Document excerpt:
(begin)

Single by Coolio

from the album My Soul
- Released: September 9, 1997
- Studio: Echo Sound (Los Angeles)
- Length: 4:05
- Label: Tommy Boy
- Songwriters: Artis Ivey Jr.; Oji Pierce; Grace Jones; Robbie Shakespeare; Lowell Dunbar; Dana Manno; Diane Warren;
- Producer: Oji Pierce

Coolio singles chronology
| "C U When U Get There" (1997) | "Ooh La La" (1997) | "The Hustler" (2001) |

Music video
- "Ooh La La" on YouTube

= Ooh La La (Coolio song) =

1997 single by Coolio

"Ooh La La" is a song by American rapper Coolio, released as the second single from his third solo album, My Soul (1997), on September 9, 1997. The song contains a sample of "Pull Up to the Bumper" by Grace Jones, so Jones, Sly and Robbie, and Dana Manno were given writing credits. The song did not chart on the US Billboard Hot 100 but became a top-40 hit in other countries, including New Zealand, where it reached number two and was certified gold by the Recording Industry Association of New Zealand (RIANZ).

(end)

Data excerpts:
(begin)

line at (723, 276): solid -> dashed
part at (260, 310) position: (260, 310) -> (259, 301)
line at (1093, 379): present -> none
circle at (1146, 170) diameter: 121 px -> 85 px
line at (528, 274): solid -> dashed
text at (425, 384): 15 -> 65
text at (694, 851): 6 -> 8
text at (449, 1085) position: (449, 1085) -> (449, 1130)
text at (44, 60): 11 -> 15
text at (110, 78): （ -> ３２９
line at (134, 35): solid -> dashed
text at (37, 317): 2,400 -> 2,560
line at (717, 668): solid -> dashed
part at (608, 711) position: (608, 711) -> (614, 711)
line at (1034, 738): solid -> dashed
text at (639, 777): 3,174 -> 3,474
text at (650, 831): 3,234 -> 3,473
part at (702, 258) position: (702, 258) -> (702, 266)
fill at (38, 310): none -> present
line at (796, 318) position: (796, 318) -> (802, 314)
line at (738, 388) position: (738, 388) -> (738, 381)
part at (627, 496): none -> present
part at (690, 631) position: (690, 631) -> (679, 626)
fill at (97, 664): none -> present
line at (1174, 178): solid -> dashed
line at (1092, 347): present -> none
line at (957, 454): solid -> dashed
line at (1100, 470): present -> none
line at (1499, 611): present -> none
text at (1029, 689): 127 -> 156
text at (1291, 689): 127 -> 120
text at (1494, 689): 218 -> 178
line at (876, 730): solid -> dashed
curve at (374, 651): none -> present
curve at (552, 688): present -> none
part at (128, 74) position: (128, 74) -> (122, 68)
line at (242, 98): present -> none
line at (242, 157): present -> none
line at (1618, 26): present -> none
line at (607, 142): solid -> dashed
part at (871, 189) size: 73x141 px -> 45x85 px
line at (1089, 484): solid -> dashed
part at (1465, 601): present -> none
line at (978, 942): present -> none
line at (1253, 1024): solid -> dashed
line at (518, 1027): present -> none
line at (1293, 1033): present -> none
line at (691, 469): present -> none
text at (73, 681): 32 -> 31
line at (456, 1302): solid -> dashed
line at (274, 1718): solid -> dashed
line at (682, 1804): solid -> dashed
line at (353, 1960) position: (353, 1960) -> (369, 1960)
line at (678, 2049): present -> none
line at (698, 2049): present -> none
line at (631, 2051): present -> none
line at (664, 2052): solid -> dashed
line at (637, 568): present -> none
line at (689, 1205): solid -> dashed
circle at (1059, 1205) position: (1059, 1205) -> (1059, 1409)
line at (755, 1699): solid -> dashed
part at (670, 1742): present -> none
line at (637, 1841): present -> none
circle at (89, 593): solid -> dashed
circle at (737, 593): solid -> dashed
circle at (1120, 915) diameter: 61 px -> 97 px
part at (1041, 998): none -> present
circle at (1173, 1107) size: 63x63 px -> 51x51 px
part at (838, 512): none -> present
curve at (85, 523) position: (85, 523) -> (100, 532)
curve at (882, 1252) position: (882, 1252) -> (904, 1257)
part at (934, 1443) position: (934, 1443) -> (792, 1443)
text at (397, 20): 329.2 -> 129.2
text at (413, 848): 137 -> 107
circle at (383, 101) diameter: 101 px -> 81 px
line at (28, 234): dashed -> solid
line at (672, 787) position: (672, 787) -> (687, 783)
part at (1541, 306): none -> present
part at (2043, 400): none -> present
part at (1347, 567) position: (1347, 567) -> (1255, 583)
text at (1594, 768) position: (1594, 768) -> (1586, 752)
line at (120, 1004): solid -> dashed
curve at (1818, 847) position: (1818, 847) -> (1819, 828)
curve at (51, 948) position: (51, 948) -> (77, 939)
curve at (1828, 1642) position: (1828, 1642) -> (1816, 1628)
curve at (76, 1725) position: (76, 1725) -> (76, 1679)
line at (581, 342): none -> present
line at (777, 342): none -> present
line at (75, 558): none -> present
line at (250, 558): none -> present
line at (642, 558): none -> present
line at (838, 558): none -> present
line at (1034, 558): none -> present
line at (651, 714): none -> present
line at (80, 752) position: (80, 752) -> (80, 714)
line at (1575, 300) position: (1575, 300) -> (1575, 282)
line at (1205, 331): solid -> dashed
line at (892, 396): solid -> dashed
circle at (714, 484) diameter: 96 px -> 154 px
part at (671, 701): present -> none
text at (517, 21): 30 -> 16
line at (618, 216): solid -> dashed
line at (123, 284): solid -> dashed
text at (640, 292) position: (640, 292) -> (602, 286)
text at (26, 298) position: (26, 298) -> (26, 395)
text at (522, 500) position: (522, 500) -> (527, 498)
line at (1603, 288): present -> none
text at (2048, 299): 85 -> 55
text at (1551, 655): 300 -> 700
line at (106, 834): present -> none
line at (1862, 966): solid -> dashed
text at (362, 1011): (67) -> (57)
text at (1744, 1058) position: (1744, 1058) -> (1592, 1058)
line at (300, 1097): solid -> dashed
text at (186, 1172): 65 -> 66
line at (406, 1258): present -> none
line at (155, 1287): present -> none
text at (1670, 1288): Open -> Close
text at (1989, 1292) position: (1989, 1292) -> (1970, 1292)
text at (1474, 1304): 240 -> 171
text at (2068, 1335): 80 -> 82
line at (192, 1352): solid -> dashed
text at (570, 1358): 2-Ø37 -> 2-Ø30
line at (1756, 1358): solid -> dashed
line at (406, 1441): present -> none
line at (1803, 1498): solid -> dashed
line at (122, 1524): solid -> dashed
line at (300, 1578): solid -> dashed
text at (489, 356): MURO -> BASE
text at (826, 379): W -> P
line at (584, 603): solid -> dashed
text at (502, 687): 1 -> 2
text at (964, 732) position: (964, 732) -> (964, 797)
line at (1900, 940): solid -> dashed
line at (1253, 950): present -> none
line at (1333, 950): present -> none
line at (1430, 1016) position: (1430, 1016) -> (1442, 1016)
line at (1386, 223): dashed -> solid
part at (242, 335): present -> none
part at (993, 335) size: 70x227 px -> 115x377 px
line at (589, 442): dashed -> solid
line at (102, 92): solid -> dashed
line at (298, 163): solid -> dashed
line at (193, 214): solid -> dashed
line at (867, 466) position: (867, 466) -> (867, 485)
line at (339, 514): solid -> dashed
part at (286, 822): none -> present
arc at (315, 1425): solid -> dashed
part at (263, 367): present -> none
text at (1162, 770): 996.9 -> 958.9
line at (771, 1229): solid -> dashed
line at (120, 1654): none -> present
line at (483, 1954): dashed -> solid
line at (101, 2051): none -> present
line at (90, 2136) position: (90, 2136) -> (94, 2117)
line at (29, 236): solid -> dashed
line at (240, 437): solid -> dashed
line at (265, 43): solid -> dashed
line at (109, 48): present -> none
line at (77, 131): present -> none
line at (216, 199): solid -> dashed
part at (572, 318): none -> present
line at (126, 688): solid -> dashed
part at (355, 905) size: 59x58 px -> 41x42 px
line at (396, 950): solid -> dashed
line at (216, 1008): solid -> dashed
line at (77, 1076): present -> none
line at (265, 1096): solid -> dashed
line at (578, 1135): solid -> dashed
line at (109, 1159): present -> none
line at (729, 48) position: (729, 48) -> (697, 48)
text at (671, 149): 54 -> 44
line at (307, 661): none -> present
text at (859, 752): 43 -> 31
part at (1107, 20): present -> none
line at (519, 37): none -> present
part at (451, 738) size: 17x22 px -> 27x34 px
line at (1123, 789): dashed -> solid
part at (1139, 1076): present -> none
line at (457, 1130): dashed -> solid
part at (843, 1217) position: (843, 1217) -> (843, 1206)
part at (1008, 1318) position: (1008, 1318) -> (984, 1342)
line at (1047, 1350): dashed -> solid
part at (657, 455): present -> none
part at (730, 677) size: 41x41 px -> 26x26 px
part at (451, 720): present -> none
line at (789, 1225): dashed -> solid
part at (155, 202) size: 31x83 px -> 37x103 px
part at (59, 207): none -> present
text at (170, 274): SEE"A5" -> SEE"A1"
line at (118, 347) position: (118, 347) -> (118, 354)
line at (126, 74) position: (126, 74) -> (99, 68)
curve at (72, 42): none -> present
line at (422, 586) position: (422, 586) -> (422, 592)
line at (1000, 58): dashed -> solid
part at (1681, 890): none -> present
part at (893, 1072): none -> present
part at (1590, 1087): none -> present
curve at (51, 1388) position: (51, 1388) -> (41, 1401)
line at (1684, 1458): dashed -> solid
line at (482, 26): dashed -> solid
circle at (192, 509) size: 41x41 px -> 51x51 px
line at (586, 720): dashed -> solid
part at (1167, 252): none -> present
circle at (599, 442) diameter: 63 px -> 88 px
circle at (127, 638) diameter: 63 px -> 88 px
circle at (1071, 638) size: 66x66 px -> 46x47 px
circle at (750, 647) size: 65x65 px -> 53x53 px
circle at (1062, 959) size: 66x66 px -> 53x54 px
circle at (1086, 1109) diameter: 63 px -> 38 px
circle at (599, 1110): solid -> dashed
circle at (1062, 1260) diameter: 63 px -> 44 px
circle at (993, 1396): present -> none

(end)

Goals:
[1] Translate this sentence from the article on Coolio's "Ooh La La" into Spanish: "The song contains a sample of 'Pull Up to the Bumper' by Grace Jones, so Jones, Sly and Robbie, and Dana Manno were given writing credits."
[2] In the article on Coolio's "Ooh La La," what position did the song reach in New Zealand?

Solved problems:
[1] La canción contiene una muestra de "Pull Up to the Bumper" de Grace Jones, por lo que Jones, Sly and Robbie y Dana Manno recibieron créditos como compositores.

[2] Number two.